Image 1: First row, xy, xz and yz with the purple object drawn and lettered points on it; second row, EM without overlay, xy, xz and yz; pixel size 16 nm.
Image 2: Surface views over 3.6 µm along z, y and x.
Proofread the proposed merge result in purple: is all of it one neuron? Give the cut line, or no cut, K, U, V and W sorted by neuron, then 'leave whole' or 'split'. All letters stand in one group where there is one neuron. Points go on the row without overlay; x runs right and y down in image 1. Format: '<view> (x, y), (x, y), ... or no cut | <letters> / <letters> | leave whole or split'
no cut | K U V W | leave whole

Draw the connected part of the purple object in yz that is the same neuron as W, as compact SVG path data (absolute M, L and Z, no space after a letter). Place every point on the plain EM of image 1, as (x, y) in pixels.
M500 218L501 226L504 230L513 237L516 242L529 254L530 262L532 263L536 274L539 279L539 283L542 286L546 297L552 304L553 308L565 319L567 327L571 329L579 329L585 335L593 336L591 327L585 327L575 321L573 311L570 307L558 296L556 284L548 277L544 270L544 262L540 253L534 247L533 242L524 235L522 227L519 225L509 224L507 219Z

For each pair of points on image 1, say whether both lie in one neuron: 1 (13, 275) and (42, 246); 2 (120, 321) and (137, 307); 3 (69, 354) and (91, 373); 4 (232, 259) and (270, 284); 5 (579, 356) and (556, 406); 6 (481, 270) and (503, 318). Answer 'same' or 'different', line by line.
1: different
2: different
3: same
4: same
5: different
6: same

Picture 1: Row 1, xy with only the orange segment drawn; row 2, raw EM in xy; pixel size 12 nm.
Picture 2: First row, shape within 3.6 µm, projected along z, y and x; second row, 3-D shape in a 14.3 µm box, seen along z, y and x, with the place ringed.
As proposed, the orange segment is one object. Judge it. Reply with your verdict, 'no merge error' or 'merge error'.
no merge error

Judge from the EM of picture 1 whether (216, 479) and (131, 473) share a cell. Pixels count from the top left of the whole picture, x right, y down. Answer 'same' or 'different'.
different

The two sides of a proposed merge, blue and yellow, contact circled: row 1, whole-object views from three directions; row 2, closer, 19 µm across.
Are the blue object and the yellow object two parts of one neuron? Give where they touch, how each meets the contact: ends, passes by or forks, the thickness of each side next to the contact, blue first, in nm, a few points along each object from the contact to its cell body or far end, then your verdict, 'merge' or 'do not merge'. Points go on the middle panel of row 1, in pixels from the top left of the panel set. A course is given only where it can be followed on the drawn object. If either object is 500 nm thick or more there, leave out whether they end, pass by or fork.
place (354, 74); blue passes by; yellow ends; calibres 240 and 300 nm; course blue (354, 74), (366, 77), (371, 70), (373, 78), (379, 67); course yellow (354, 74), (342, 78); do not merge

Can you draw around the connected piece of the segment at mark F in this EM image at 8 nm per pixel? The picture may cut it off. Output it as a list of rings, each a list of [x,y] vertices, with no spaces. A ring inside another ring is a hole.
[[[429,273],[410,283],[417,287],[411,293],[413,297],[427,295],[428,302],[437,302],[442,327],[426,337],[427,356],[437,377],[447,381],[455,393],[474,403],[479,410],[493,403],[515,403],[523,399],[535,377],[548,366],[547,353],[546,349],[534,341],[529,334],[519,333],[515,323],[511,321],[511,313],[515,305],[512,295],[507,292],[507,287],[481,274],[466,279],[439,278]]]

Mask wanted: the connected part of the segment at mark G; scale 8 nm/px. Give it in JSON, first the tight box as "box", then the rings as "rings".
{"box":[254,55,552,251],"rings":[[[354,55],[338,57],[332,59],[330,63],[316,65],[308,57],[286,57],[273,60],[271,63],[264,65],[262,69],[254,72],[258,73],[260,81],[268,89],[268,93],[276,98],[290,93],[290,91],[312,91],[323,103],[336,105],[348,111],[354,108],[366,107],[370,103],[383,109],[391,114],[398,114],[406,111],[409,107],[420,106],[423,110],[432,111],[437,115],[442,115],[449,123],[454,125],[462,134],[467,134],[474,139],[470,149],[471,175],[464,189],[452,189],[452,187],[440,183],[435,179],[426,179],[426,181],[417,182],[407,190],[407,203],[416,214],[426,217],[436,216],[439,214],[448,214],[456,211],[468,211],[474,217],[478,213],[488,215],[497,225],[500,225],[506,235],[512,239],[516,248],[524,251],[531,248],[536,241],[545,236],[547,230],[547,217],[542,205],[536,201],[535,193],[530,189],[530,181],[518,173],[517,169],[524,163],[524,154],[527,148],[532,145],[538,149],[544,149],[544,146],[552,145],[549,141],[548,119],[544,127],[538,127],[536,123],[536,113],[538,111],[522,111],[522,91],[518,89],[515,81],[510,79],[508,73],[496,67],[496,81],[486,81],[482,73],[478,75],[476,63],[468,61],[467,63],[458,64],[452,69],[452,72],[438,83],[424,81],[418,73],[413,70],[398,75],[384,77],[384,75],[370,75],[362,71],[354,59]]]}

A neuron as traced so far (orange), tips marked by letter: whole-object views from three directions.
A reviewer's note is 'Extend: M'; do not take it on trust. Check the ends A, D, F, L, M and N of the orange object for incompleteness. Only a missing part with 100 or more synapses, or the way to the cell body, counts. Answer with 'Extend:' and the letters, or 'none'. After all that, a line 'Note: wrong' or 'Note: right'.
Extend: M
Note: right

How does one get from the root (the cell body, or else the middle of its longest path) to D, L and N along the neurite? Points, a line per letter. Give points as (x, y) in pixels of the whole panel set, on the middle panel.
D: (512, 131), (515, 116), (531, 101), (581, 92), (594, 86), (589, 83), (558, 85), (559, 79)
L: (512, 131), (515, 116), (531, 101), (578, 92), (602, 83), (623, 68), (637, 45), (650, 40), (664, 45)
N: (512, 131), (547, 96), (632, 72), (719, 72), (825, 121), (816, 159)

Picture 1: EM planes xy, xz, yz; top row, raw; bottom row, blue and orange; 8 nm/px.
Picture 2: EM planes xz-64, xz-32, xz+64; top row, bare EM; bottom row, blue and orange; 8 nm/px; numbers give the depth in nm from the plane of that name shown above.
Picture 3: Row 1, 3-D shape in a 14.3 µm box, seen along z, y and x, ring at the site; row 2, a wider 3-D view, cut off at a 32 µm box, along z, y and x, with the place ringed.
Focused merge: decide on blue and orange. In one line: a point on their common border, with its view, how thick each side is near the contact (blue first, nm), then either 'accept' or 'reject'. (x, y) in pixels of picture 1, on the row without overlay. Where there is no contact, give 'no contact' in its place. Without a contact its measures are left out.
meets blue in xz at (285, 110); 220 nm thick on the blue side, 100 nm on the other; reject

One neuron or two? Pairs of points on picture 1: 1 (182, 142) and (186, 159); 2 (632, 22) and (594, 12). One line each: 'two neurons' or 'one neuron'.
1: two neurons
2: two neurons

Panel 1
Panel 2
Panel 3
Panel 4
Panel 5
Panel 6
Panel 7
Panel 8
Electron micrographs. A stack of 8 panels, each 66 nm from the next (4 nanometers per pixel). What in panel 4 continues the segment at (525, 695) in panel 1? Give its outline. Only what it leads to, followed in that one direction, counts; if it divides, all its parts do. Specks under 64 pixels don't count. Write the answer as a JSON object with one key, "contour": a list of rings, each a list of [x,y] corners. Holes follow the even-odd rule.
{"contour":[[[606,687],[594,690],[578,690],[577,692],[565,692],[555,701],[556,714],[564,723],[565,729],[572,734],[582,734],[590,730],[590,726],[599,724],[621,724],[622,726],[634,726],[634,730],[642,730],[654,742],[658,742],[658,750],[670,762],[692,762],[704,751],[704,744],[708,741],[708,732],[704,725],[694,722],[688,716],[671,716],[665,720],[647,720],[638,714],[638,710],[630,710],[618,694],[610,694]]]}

◆ ◆ ◆ ◆

PROBLEM STATEMENT
Among the entries above, identify all lines with "three" and copy them.

RESPONSE
The two sides of a proposed merge, blue and yellow, contact circled: row 1, whole-object views from three directions; row 2, closer, 19 µm across.
A neuron as traced so far (orange), tips marked by letter: whole-object views from three directions.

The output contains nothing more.